## Start Source excerpt

Articles tagged "how-to"

How to Write a Great Press Release

Writing a book is no small feat and you should be proud of yourself for all the hard work you’ve done.  The next step is to let the world know about your story and where they can find it.  A good press release can be just the thing to spread the word quickly and generate some buzz around your work.  But what makes for a great press release?  These 10 tips should help.

Know Your Audience and Stick to the Facts: Most press releases will be read by a journalist.  They aren’t interested in being sold something or helping you drive visitors to your product page.  The best way to increase the likelihood that your release will be picked up is to do as much of the work for the journalist as possible.  Provide interesting facts, numbers, statistics from analysts, or quotes from yourself or your readers.  Do your research and include it in the release – anything you can do to provide unique, interesting information will increase your release’s credibility and its chances of being picked up.

Write in Third-Person: A press release is always written in third person because you are announcing news to a fresh audience and need to make the subject of your release as clear as possible.

## End Source excerpt
## Start Extracted information

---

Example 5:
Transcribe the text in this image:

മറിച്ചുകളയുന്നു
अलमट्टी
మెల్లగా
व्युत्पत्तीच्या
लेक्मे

## End Extracted information

Directives |
1 > From the press release article above, write out the passage between "How to Write" and "tips should help.", inclusive.
2 > Answer these questions using the press release article above.
(a) How many tips does the article promise?
(b) Who will read most press releases?
(c) In what person is a press release always written?

Worked solutions |
1 >
How to Write a Great Press Release

Writing a book is no small feat and you should be proud of yourself for all the hard work you’ve done.  The next step is to let the world know about your story and where they can find it.  A good press release can be just the thing to spread the word quickly and generate some buzz around your work.  But what makes for a great press release?  These 10 tips should help.

2 >
(a) 10
(b) A journalist
(c) Third person